In a two-necked round bottom flask, 1 g of TFEP (3.32 mmol) was slowly added dropwise under a nitrogen atmosphere to a stirring solution of 8 mL of concentrated nitric acid (∼98% fuming nitric acid freshly obtained from distillation of sulfuric acid and sodium nitrate) at −10 °C. Then, the reaction mixture was stirred at 10 °C under a nitrogen atmosphere for 8 h. After the completion of the reaction, the reaction mixture was slowly and carefully poured into crushed ice. The crude reaction mixture in the crushed ice was solvent-extracted for three times with a dichloromethane/water mixture to give the desired product, di(trifluoroethyl-ether)2-nitrato-propanol or ACR-ENP-1 in 70% yield (757 mg).

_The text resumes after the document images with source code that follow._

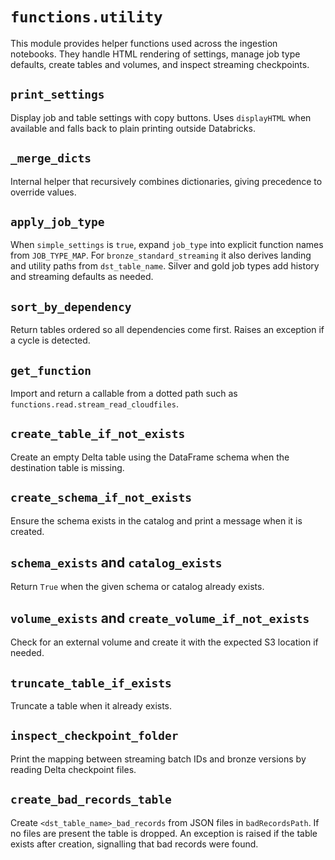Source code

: # `functions.utility`

This module provides helper functions used across the ingestion notebooks. They handle HTML rendering of settings, manage job type defaults, create tables and volumes, and inspect streaming checkpoints.

## `print_settings`

Display job and table settings with copy buttons. Uses `displayHTML` when available and falls back to plain printing outside Databricks.

## `_merge_dicts`

Internal helper that recursively combines dictionaries, giving precedence to override values.

## `apply_job_type`

When `simple_settings` is `true`, expand `job_type` into explicit function names from `JOB_TYPE_MAP`. For `bronze_standard_streaming` it also derives landing and utility paths from `dst_table_name`. Silver and gold job types add history and streaming defaults as needed.

## `sort_by_dependency`

Return tables ordered so all dependencies come first. Raises an exception if a cycle is detected.

## `get_function`

Import and return a callable from a dotted path such as `functions.read.stream_read_cloudfiles`.

## `create_table_if_not_exists`

Create an empty Delta table using the DataFrame schema when the destination table is missing.

## `create_schema_if_not_exists`

Ensure the schema exists in the catalog and print a message when it is created.

## `schema_exists` and `catalog_exists`

Return `True` when the given schema or catalog already exists.

## `volume_exists` and `create_volume_if_not_exists`

Check for an external volume and create it with the expected S3 location if needed.

## `truncate_table_if_exists`

Truncate a table when it already exists.

## `inspect_checkpoint_folder`

Print the mapping between streaming batch IDs and bronze versions by reading Delta checkpoint files.

## `create_bad_records_table`

Create `<dst_table_name>_bad_records` from JSON files in `badRecordsPath`. If no files are present the table is dropped. An exception is raised if the table exists after creation, signalling that bad records were found.


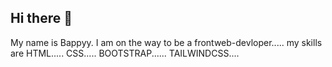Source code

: ## Hi there 👋
My name is Bappyy.
I am on the way to be a frontweb-devloper.....
my skills are
HTML.....
    CSS.....
       BOOTSTRAP......
               TAILWINDCSS....
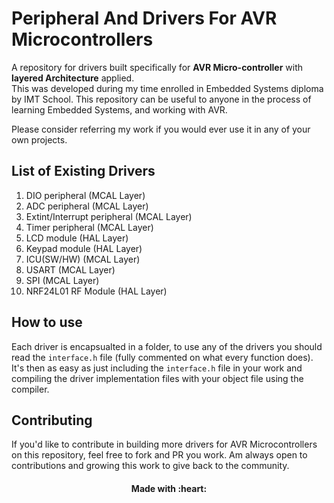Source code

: # Peripheral And Drivers For AVR Microcontrollers

A repository for drivers built specifically for **AVR Micro-controller** with **layered Architecture** applied.  
This was developed during my time enrolled in Embedded Systems diploma by IMT School.
This repository can be useful to anyone in the process of learning Embedded Systems, and working with AVR.

Please consider referring my work if you would ever use it in any of your own projects.


## List of Existing Drivers 
1. DIO peripheral (MCAL Layer)
2. ADC peripheral (MCAL Layer)
3. Extint/Interrupt peripheral (MCAL Layer)
4. Timer peripheral (MCAL Layer)
5. LCD module (HAL Layer)
6. Keypad module (HAL Layer)
7. ICU(SW/HW) (MCAL Layer)
8. USART (MCAL Layer)
9. SPI (MCAL Layer)
10. NRF24L01 RF Module (HAL Layer)

## How to use
Each driver is encapsualted in a folder, to use any of the drivers you should read the `interface.h` file (fully commented on what every function does). 
It's then as easy as just including the `interface.h` file in your work and compiling the driver implementation files with your object file using the compiler. 

## Contributing 
If you'd like to contribute in building more drivers for AVR Microcontrollers on this repository, feel free to fork and PR you work. Am always open to contributions and growing this work to give back to the community.

<h4 align='center'>Made with :heart:</h4>
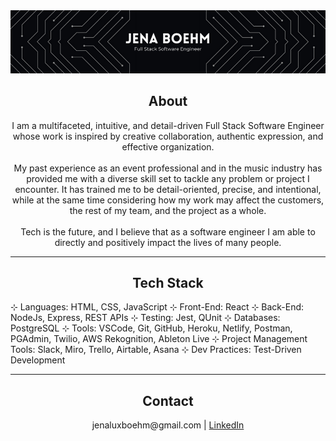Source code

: <img src='github-header.png' alt='Jena Boehm - Full Stack Software Engineer' />

## <div align='center'>About</div>

<p align='center'>I am a multifaceted, intuitive, and detail-driven Full Stack Software Engineer <br/>whose work is inspired by creative collaboration, authentic expression, and effective organization.<br/>
<br/>
My past experience as an event professional and in the music industry has provided me with a diverse skill set to tackle any problem or project I encounter. It has trained me to be detail-oriented, precise, and intentional, while at the same time considering how my work may affect the customers, the rest of my team, and the project as a whole. <br/>
<br/>
Tech is the future, and I believe that as a software engineer I am able to directly and positively impact the lives of many people.</p>

---

## <div align='center'>Tech Stack</div>
⊹ Languages: HTML, CSS, JavaScript
⊹ Front-End: React
⊹ Back-End: NodeJs, Express, REST APIs
⊹ Testing: Jest, QUnit
⊹ Databases: PostgreSQL
⊹ Tools: VSCode, Git, GitHub, Heroku, Netlify, Postman, PGAdmin, Twilio, AWS Rekognition, Ableton Live
⊹ Project Management Tools: Slack, Miro, Trello, Airtable, Asana
⊹ Dev Practices: Test-Driven Development

---

## <div align='center'>Contact</div>
<div align='center'>jenaluxboehm@gmail.com | <a href='https://www.linkedin.com/in/jenaboehm/'>LinkedIn</a></div>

¹H-NMR (500 MHz, CDCl_3, δ ppm): 3.91(m, 8H), 5.33(m, 1H).

¹³C-NMR (125 MHz, CDCl_3, δ ppm): 68.48, 68.76, 69.03, 69.13, 69.31, 79.74, 120.23, 122.51, 124.73, 126.95.

¹⁹F-NMR (400 MHz, CDCl₃): −74.46.

FT-IR (cm^–1): 2945.85, 1769.86, 1639.16, 1444.52, 1272.64, 1149.26, 967.445, 903.09, 844.55, 753.35, 666.22, 554.59.

Supporting Information Available

The Supporting Information is available free of charge at https://pubs.acs.org/doi/10.1021/acsomega.2c00808.

• Characterization of compound by NMR, mass spectrometry, FT-IR, and HPLC (PDF)

The authors declare no competing financial interest.